The abduction of Christian girls in Pakistan has worsened, according to a report by the Aid to the Church in Need, an international Catholic pastoral aid organization.
“The problem is becoming more acute day by day,” the report quoted Father Emmanuel Yousaf, director of the Catholic Commission for Justice and Peace in Pakistan.
The priest said those most affected are members of the Christian and Hindu minorities in the provinces of Sindh and Punjab.
“One reason is that all this happens mainly to Christians and Hindus. The pressure comes from Pakistani society and the Muslim side. They put pressure on the families and the girls,” said Father Yousaf.
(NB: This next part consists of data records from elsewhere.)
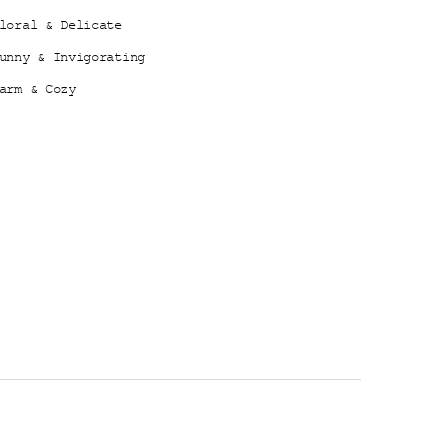
loral & Delicate
unny & Invigorating
arm & Cozy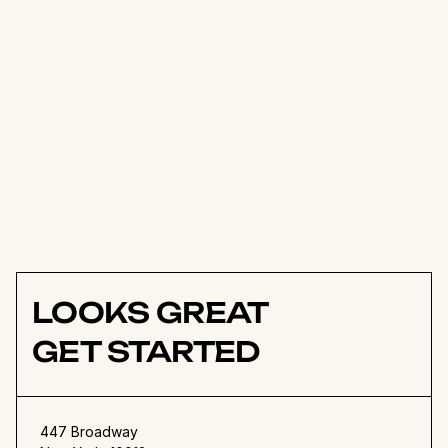
of keeping everyone in the loop 
and encouraging folks to share 
their thoughts. It completely 
transformed how our design 
team works together, especially 
with our remote team 
members.
Rali Jukssen
Founder
LOOKS GREAT
GET STARTED
447 Broadway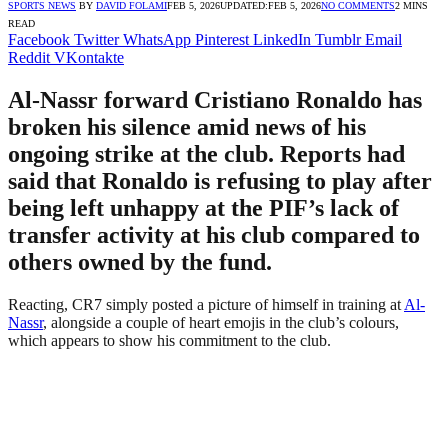
SPORTS NEWS
BY
DAVID FOLAMI
FEB 5, 2026
UPDATED:
FEB 5, 2026
NO COMMENTS
2 MINS
READ
Facebook
Twitter
WhatsApp
Pinterest
LinkedIn
Tumblr
Email
Reddit
VKontakte
Al-Nassr forward Cristiano Ronaldo has
broken his silence amid news of his
ongoing strike at the club. Reports had
said that Ronaldo is refusing to play after
being left unhappy at the PIF’s lack of
transfer activity at his club compared to
others owned by the fund.
Reacting, CR7 simply posted a picture of himself in training at
Al-
Nassr
, alongside a couple of heart emojis in the club’s colours,
which appears to show his commitment to the club.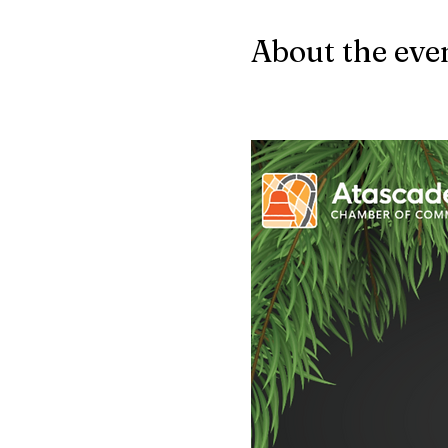
About the eve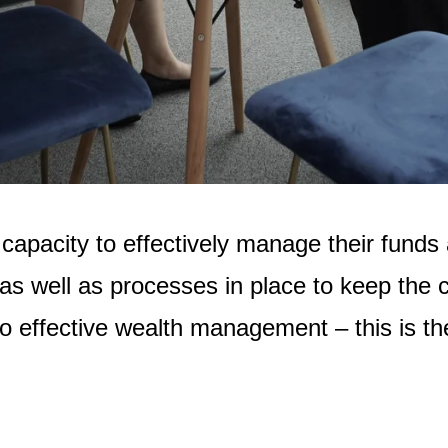
acity to effectively manage their funds an
as well as processes in place to keep the c
o effective wealth management – this is t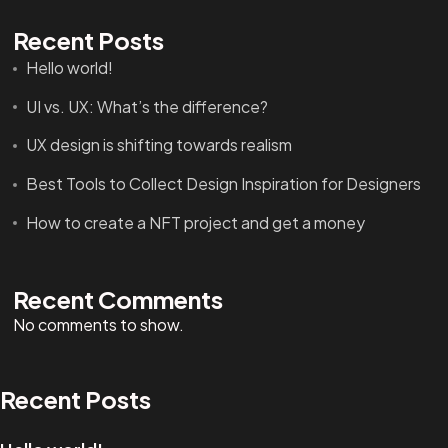
Recent Posts
Hello world!
UI vs. UX: What’s the difference?
UX design is shifting towards realism
Got a
PROJECT
Best Tools to Collect Design Inspiration for Designers
How to create a NFT project and get a money
IN MIND?
Let's Talk
Recent Comments
No comments to show.
Recent Posts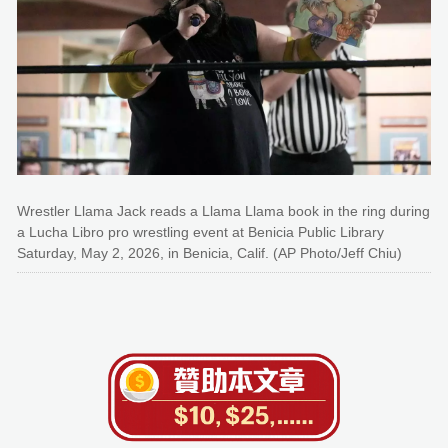
Wrestler Llama Jack reads a Llama Llama book in the ring during
a Lucha Libro pro wrestling event at Benicia Public Library
Saturday, May 2, 2026, in Benicia, Calif. (AP Photo/Jeff Chiu)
“Even the lawyers are afraid to deal with such cases, and so are the judges,” he added.
The priest said radical Muslims in Pakistan are a small but influential minority. “I have many Muslim friends, but they are the silent majority, that is the problem,” he said.
Christians, who make up less than two percent of Pakistan’s population, must contend with many prejudices in the country, he said.
“Many here think we can get a visa to travel abroad in no time, but that’s not true. They say we belong to Europe because we are Christians. But we are Pakistanis, and we love this country,” said the priest.
According to a report presented to the United Nations Human Rights Council in 2022, there were at least 78 documented cases of abduction, forcible conversion to Islam and forcible marriage of young women in Pakistan in 2021.
The study was prepared by the Center for Social Justice in Lahore. The CJS also speaks of at least 84 documented cases in 2021 in which Pakistanis were prosecuted for blasphemy.